= What is needed =
In the data below, which lines hold "potted"? Copy every one.

(Records from a collection)
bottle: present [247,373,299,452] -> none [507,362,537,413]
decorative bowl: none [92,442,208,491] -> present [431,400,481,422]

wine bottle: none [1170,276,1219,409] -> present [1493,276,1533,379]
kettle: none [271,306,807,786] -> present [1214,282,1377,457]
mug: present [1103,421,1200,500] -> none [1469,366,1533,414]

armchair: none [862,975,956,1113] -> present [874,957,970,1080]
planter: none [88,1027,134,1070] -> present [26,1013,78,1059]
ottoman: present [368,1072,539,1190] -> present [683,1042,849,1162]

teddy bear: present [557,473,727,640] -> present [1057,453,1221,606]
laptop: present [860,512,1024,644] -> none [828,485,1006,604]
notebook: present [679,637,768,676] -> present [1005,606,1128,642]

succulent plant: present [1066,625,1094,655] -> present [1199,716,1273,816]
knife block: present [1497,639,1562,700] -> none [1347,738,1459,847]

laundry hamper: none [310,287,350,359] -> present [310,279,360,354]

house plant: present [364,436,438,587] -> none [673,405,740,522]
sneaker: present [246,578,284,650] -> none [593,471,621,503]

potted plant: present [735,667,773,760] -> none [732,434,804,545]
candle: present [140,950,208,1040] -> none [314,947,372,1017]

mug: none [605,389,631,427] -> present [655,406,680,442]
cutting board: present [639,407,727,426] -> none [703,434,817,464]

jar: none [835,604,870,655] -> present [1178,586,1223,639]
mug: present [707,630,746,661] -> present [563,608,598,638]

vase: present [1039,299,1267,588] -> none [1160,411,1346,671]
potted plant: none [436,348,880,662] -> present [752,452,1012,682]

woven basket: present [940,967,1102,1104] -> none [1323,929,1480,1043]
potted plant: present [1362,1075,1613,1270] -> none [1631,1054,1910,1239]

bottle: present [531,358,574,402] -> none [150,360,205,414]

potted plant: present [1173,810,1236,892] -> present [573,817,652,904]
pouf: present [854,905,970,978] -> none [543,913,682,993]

= Exercise response =
potted plant: present [735,667,773,760] -> none [732,434,804,545]
potted plant: none [436,348,880,662] -> present [752,452,1012,682]
potted plant: present [1362,1075,1613,1270] -> none [1631,1054,1910,1239]
potted plant: present [1173,810,1236,892] -> present [573,817,652,904]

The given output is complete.